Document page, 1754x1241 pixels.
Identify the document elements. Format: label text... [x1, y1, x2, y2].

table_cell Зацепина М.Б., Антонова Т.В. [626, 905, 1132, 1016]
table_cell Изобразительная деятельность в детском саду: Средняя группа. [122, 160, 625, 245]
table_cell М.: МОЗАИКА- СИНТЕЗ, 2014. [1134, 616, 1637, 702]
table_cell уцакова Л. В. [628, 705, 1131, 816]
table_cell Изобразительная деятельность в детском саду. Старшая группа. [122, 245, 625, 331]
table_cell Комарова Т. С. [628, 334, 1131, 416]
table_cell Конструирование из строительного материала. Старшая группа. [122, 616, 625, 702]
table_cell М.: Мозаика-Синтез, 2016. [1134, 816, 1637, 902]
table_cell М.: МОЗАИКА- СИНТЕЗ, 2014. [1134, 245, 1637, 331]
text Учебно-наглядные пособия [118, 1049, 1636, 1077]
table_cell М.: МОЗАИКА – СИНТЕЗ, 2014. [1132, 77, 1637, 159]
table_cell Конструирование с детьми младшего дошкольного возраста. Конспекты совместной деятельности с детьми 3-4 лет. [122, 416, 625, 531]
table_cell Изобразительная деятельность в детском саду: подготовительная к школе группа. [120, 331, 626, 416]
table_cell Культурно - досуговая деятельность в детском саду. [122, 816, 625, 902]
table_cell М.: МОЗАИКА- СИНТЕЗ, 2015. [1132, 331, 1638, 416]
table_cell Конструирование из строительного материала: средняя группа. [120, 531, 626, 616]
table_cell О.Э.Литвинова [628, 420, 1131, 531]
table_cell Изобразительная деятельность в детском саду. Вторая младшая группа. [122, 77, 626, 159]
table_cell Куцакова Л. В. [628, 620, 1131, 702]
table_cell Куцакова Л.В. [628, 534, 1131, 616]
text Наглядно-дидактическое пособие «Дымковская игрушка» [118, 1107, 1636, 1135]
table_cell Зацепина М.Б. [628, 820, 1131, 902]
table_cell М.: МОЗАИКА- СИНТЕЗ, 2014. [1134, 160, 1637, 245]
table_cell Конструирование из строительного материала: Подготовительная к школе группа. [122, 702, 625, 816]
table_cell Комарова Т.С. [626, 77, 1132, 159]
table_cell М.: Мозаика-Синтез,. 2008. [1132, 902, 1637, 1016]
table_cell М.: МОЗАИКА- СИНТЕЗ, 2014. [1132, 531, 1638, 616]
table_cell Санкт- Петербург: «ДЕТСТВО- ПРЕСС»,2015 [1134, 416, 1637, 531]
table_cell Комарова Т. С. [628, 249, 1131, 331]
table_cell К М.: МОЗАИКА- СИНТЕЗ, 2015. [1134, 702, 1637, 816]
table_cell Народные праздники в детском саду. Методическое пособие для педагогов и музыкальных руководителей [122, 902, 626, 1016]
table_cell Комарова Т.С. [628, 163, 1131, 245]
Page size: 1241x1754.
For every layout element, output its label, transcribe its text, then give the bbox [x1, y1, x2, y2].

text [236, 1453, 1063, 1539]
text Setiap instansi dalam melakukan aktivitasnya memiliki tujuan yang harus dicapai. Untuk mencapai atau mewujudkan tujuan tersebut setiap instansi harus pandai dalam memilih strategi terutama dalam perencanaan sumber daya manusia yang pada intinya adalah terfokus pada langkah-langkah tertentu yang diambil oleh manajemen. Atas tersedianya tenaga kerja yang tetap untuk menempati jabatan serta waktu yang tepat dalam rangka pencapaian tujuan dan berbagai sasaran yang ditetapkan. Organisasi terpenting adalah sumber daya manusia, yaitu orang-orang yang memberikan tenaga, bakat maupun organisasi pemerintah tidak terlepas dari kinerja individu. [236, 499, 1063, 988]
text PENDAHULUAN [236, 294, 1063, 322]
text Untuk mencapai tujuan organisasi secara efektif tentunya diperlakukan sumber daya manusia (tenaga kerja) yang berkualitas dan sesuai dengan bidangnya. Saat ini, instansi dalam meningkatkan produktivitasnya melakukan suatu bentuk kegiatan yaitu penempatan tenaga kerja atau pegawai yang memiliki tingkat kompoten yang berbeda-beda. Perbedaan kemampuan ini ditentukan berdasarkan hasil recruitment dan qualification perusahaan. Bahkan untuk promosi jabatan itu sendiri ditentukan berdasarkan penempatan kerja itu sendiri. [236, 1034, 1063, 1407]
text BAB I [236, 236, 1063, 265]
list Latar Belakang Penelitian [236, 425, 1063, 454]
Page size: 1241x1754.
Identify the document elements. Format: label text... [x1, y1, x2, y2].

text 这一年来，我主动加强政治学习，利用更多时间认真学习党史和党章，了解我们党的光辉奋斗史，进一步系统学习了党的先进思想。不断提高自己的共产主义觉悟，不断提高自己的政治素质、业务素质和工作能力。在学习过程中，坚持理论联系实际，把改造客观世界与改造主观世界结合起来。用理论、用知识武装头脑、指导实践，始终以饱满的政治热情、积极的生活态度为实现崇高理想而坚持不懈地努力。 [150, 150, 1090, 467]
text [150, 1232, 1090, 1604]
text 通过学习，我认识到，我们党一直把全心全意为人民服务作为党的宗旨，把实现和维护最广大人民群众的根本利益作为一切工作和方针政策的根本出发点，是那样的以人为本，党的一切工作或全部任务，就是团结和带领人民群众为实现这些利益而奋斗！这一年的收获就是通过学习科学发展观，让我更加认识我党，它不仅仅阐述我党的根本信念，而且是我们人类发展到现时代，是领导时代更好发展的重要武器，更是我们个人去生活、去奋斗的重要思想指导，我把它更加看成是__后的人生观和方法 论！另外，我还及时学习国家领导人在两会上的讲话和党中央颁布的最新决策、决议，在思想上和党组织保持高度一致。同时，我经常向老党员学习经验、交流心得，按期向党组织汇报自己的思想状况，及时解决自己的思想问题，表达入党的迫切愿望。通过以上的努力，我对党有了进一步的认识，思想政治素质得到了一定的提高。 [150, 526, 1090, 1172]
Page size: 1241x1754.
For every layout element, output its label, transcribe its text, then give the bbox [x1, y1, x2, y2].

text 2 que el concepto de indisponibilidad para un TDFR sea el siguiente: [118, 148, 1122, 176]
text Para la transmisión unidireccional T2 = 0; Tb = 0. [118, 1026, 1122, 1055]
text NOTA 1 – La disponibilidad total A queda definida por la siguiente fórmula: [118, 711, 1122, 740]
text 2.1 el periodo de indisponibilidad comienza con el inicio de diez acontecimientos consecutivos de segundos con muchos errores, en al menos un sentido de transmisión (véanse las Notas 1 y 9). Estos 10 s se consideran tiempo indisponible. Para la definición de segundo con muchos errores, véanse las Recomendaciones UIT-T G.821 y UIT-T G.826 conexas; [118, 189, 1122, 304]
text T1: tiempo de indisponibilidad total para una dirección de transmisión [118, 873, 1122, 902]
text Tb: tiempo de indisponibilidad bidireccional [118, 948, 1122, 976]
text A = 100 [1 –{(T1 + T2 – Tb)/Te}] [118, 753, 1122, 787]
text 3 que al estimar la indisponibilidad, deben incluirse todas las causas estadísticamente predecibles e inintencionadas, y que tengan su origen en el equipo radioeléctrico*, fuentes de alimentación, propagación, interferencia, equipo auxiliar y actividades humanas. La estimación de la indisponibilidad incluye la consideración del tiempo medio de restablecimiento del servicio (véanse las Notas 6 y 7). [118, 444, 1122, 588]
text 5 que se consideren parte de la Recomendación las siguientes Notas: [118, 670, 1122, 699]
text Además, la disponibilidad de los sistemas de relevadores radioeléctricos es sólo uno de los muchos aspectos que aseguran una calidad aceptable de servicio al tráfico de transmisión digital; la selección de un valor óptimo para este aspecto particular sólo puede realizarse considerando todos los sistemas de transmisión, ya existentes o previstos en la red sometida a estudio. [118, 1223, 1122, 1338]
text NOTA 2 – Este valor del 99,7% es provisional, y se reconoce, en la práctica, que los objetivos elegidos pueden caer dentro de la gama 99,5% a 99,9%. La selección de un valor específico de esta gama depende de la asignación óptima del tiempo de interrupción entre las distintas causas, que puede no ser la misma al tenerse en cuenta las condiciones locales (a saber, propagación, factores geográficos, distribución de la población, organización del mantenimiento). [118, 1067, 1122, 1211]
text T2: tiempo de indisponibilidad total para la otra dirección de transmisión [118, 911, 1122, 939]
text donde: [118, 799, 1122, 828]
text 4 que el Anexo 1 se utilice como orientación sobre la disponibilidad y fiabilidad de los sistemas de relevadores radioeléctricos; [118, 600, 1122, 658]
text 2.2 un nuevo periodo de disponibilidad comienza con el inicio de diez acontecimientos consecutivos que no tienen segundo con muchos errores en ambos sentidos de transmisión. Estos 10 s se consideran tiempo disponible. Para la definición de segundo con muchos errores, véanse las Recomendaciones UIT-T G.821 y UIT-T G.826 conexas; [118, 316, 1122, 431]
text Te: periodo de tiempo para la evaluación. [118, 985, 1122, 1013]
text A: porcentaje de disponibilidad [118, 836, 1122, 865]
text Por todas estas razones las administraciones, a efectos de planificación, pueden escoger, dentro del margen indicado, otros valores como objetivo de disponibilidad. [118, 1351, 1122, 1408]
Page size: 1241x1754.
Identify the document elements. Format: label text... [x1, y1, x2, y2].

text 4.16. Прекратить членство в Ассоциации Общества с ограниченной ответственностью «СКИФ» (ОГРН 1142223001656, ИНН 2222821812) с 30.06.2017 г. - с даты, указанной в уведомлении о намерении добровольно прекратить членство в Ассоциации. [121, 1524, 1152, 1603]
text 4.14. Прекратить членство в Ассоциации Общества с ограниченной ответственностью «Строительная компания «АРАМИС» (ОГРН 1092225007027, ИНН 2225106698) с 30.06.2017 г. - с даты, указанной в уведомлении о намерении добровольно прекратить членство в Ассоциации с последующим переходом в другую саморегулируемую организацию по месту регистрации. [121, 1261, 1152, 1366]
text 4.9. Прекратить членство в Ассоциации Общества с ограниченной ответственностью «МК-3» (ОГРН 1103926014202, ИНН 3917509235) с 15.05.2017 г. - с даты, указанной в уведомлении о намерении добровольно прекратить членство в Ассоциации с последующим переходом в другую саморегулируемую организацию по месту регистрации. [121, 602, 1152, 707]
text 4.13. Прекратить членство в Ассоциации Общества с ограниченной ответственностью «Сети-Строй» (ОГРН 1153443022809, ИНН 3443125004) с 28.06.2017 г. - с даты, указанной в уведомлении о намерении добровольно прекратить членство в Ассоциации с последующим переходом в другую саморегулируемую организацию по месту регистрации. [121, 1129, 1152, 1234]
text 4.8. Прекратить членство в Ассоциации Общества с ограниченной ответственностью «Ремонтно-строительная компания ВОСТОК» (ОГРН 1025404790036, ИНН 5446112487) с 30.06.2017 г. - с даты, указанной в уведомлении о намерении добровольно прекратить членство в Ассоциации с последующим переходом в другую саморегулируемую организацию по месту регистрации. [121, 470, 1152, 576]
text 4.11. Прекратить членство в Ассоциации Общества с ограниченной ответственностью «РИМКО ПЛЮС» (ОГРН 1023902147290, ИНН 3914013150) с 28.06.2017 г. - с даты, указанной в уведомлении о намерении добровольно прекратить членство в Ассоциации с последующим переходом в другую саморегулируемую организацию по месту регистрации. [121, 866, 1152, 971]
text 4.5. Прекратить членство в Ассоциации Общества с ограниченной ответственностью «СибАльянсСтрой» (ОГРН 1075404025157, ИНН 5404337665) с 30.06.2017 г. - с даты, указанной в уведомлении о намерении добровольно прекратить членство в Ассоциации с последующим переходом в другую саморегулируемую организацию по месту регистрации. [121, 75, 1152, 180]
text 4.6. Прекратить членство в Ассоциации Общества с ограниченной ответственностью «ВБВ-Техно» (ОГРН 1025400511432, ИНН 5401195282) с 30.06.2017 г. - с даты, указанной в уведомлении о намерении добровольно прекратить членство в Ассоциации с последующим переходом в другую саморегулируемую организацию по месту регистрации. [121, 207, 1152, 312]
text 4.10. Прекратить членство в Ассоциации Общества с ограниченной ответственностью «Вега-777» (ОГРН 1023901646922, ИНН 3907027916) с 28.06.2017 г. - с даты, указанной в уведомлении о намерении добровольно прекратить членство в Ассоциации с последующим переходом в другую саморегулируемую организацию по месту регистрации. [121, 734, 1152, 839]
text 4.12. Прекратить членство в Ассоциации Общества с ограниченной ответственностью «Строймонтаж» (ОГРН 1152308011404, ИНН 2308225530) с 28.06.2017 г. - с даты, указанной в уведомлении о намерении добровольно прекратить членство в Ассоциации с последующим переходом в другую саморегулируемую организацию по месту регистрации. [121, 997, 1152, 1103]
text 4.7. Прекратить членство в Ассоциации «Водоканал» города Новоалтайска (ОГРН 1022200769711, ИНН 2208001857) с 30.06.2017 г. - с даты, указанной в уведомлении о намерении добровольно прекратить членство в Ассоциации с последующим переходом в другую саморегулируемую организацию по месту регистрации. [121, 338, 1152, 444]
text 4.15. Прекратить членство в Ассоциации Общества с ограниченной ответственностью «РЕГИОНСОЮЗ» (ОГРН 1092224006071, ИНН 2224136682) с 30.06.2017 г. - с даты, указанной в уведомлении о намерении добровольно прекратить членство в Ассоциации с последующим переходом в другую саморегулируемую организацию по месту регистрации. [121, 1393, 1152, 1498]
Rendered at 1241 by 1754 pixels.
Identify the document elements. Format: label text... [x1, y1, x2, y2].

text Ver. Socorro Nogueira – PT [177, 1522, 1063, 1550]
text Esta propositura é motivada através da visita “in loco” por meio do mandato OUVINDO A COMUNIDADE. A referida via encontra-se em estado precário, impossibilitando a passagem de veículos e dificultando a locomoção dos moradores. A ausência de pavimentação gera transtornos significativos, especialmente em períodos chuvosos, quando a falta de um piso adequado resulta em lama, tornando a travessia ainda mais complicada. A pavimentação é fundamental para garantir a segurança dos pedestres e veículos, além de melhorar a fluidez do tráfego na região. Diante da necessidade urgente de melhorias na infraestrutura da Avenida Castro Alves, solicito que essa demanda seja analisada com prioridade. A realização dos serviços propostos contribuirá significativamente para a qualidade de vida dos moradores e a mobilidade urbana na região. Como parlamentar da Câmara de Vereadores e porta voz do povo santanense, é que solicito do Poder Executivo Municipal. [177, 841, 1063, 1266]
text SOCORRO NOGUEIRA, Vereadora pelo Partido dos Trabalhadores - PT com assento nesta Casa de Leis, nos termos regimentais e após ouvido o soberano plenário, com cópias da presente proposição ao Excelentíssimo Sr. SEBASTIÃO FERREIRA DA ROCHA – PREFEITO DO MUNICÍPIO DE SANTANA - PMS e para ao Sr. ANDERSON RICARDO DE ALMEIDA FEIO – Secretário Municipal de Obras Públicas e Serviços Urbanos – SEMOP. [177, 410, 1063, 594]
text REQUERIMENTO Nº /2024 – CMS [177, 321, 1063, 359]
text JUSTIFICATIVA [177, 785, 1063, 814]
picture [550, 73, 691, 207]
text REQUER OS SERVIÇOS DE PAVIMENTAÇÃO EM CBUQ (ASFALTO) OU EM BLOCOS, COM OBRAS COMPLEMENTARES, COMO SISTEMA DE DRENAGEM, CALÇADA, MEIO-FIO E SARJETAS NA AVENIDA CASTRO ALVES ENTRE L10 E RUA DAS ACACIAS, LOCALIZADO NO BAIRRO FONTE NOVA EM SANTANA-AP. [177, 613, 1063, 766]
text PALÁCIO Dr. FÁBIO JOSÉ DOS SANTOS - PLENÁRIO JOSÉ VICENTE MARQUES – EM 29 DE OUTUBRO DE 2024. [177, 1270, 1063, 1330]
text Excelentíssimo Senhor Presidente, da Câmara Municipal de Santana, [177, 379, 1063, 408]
───
EXERCISE GOAL.
Track down all lines above with the string "acontecimientos" and copy them.

FINISHED TASK.
text 2.1 el periodo de indisponibilidad comienza con el inicio de diez acontecimientos consecutivos de segundos con muchos errores, en al menos un sentido de transmisión (véanse las Notas 1 y 9). Estos 10 s se consideran tiempo indisponible. Para la definición de segundo con muchos errores, véanse las Recomendaciones UIT-T G.821 y UIT-T G.826 conexas; [118, 189, 1122, 304]
text 2.2 un nuevo periodo de disponibilidad comienza con el inicio de diez acontecimientos consecutivos que no tienen segundo con muchos errores en ambos sentidos de transmisión. Estos 10 s se consideran tiempo disponible. Para la definición de segundo con muchos errores, véanse las Recomendaciones UIT-T G.821 y UIT-T G.826 conexas; [118, 316, 1122, 431]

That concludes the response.